--- start of SOURCE EXTRACT ---

Entitled 'From Anguish to Action', Sunday's Jewish community initiative involved the Chief Rabbi, former Tory leader Sir Iain Duncan Smith and Uyghur campaigner Rahima Mahmut.

Jenni Frazer is a freelance journalist

Uyghur Muslims
Uyghur Muslims

A striking series of measures with which to challenge the Chinese government about its genocidal treatment of its Uyghur Muslim minority was outlined at a unique conference on Sunday, partnered by Jewish News.

The three-panel conference, under the overall banner of “From Anguish to Action”, was an intensive Jewish community initiative in support of the Uyghur people.

Chaired by Hendon’s Magen Avot minister, Rabbi Joel Kenigsberg, the event featured a variety of speakers, from Chief Rabbi Ephraim Mirvis, to politicians such as Sir Ian Duncan Smith, and those intimately connected to the Uyghur struggle such as campaigner Rahima Mahmut, who has been cut off from her family and friends since 2017.

The event was held under the auspices of Magen Avot Synagogue and a number of United Synagogue congregations.

Ms Mahmut spoke of the distressing activities carried out by the Chinese authorities against the Uyghur people, from forced labour to forced sterilisation of women, rape and even organ harvesting. The overall aim, she said, “is to break our lineage, our language and our roots”.

--- end of SOURCE EXTRACT ---

EXERCISE INSTRUCTIONS:
1. According to the article about the Uyghur conference, who chaired the event?
2. In the article about the Uyghur conference, what activities does Rahima Mahmut say the Chinese authorities carry out against the Uyghur people?
3. Continue the article about the Uyghur conference from its last sentence.
You won't need the dataset records that come next.

--- start of DATA ---

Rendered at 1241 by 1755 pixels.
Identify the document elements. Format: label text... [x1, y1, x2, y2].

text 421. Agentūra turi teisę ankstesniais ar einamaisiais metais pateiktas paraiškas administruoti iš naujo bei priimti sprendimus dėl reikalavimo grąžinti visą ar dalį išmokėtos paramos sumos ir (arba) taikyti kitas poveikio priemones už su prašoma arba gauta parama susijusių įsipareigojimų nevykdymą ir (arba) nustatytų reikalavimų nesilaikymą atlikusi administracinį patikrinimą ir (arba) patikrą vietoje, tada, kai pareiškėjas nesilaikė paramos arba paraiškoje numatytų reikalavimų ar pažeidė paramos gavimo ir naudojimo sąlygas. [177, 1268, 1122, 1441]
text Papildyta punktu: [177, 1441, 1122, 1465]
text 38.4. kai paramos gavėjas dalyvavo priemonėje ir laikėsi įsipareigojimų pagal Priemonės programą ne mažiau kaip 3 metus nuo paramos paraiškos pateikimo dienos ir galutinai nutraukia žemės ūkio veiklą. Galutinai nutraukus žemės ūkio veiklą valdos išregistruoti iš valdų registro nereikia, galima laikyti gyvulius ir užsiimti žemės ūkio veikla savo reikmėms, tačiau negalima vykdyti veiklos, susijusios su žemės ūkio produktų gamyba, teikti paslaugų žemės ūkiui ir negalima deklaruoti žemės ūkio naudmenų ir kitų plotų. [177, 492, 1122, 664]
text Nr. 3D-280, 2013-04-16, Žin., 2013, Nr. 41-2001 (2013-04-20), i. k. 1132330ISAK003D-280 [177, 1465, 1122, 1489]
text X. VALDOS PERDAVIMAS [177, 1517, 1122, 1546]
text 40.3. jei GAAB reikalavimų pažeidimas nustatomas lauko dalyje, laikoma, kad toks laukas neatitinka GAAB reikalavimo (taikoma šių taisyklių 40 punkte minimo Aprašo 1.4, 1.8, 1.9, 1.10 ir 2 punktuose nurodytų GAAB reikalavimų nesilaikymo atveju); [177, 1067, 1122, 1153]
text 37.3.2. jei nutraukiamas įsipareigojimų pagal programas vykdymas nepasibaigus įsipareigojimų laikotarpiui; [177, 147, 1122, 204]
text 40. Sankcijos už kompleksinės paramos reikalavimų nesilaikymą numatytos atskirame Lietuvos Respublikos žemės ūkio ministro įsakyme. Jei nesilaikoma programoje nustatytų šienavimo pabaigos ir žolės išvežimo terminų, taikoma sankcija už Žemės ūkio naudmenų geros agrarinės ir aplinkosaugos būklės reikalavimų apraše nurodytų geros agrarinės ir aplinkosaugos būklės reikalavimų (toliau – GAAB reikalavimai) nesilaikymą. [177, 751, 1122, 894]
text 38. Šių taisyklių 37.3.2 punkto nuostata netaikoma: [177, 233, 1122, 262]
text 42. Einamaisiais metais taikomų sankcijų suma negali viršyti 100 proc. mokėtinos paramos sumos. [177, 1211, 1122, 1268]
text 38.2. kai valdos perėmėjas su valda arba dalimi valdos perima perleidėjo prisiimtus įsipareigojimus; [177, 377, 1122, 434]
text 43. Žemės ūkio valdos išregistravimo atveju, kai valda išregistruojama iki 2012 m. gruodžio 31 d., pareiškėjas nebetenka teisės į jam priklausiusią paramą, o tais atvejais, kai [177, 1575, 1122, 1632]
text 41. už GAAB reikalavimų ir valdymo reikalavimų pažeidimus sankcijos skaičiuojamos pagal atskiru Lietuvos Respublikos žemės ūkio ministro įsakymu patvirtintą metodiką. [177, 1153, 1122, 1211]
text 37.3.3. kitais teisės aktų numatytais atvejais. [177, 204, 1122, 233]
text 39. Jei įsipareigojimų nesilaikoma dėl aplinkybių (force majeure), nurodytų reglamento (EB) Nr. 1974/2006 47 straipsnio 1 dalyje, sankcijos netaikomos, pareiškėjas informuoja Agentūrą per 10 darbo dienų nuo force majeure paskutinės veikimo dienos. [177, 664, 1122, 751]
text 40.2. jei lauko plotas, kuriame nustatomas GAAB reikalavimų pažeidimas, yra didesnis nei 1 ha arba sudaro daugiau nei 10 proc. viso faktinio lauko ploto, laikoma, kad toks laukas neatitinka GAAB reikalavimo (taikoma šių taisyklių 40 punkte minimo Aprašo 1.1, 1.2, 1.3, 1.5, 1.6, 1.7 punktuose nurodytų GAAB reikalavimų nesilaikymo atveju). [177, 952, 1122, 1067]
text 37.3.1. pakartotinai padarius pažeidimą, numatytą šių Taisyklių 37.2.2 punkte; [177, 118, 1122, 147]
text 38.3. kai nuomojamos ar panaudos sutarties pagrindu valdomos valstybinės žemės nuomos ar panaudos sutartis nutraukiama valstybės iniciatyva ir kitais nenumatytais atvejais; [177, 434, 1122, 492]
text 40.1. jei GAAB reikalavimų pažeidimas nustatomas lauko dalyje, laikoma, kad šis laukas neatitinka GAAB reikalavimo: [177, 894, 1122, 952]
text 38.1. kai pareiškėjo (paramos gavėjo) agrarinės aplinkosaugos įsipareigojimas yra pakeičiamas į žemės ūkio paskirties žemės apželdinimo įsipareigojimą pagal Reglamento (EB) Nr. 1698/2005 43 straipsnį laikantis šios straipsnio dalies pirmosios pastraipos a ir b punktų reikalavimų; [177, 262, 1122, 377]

--- end of DATA ---

FINAL ANSWERS:
1. Rabbi Joel Kenigsberg, the minister of Hendon's Magen Avot synagogue, chaired it.

2. Forced labor, forced sterilization of women, rape, and organ harvesting.

3.
The Leeds cleric, Imam Qari Asim, reminded viewers of the conference, which took place on the United Synagogue’s TV channel, that the discussions were taking place on the 26th anniversary of the massacre of 8,000 Bosniak Muslims in Srebrenica. “It is considered the greatest atrocity to take place on European soil since World War Two — but the world must not fail the Uyghur Muslims as it did with Srebrenica”, he said.

Activist Benedict Rogers, an adviser to the World Uyghur Congress, spoke of the importance of bringing the issue to the forefront of interfaith work, adding that the plight of the Uyghurs would be raised at the upcoming international religious freedom summit in Washington DC. But he regretted that so far there had been no public statements from either the Archbishop of Canterbury or Pope Francis.

QC Henry Grunwald OBE, president of World Jewish Relief, is himself the son of a refugee, allowed into Britain a month before the outbreak of the Second World War. He was not the first among the speakers to draw parallels between the genocide perpetrated against Jews 75 years ago, and that carried out against the Uyghur by the Chinese today. But for those still wondering why the Jewish community should be involved in the issue, Mr Grunwald’s message was clear: “Then, we helped refugees because they were Jewish. Now, we help refugees because we are Jewish. We recognise our responsibility to those in need”.

Mr Grunwald said there were 10 “classic” stages of genocide, always followed by denial. “Condemnation is not enough”, he declared. “Our religion unambiguously advocates that to be a bystander in the face of human suffering is tantamount to perpetrating injustice yourself. Inaction is not an option for us as Jews”.

After outlining some of the work done by World Jewish Relief to help Uyghurs who had fled to Turkey, Mr Grunwald raised the issue of potential Uyghur asylum seekers to the UK. “UK law at present makes it an offence for someone who knowingly, and for gain, facilitates the arrival of entry, or attempted entry into this country, of an individual whom he has reasonable cause to believe is an asylum seeker”.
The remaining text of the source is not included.